■ **REQUIRED WORK**: Scan the material and copy out each line where the word "index" occurs.

■ **SUPPLIED DATA**:
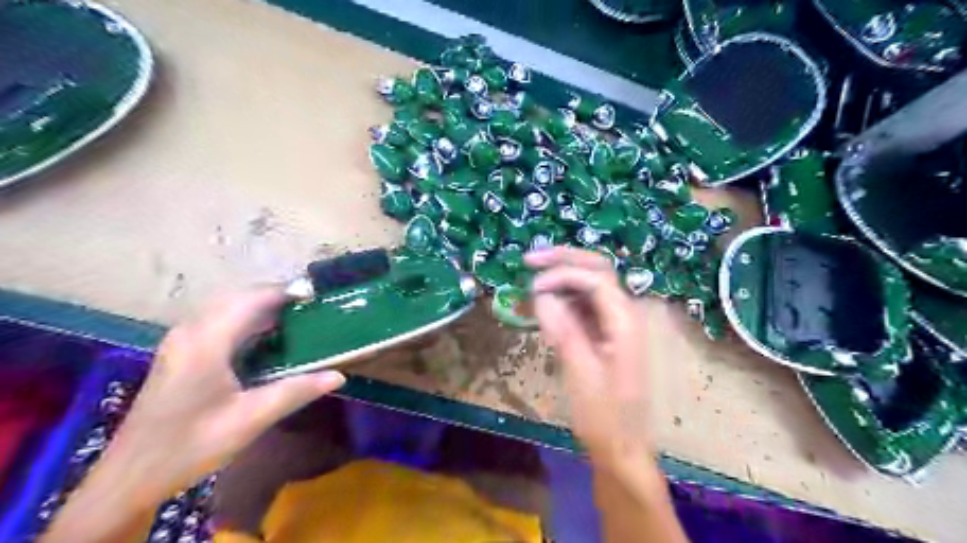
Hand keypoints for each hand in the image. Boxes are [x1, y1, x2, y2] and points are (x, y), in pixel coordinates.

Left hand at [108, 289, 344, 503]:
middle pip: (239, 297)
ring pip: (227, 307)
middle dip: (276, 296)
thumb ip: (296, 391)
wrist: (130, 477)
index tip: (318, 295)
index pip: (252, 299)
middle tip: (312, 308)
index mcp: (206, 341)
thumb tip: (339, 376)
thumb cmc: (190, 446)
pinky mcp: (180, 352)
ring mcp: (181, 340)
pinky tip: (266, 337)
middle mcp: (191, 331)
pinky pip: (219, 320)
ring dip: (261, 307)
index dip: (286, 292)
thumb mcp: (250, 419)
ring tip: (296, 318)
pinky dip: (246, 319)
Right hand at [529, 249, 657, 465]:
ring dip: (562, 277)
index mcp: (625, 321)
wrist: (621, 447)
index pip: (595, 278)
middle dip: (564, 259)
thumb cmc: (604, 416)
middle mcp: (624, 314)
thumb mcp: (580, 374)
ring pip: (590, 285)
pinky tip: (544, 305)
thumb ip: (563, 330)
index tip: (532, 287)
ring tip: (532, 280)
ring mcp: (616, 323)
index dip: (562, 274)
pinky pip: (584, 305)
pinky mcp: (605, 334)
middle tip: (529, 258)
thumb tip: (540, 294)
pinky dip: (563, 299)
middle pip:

■ **SOLUTION FOR THIS TASK**:
index tip: (318, 295)
index pip: (252, 299)
index mcp: (206, 341)
index dip: (286, 292)
index mcp: (625, 321)
index pip: (595, 278)
index tip: (532, 287)
index dip: (562, 274)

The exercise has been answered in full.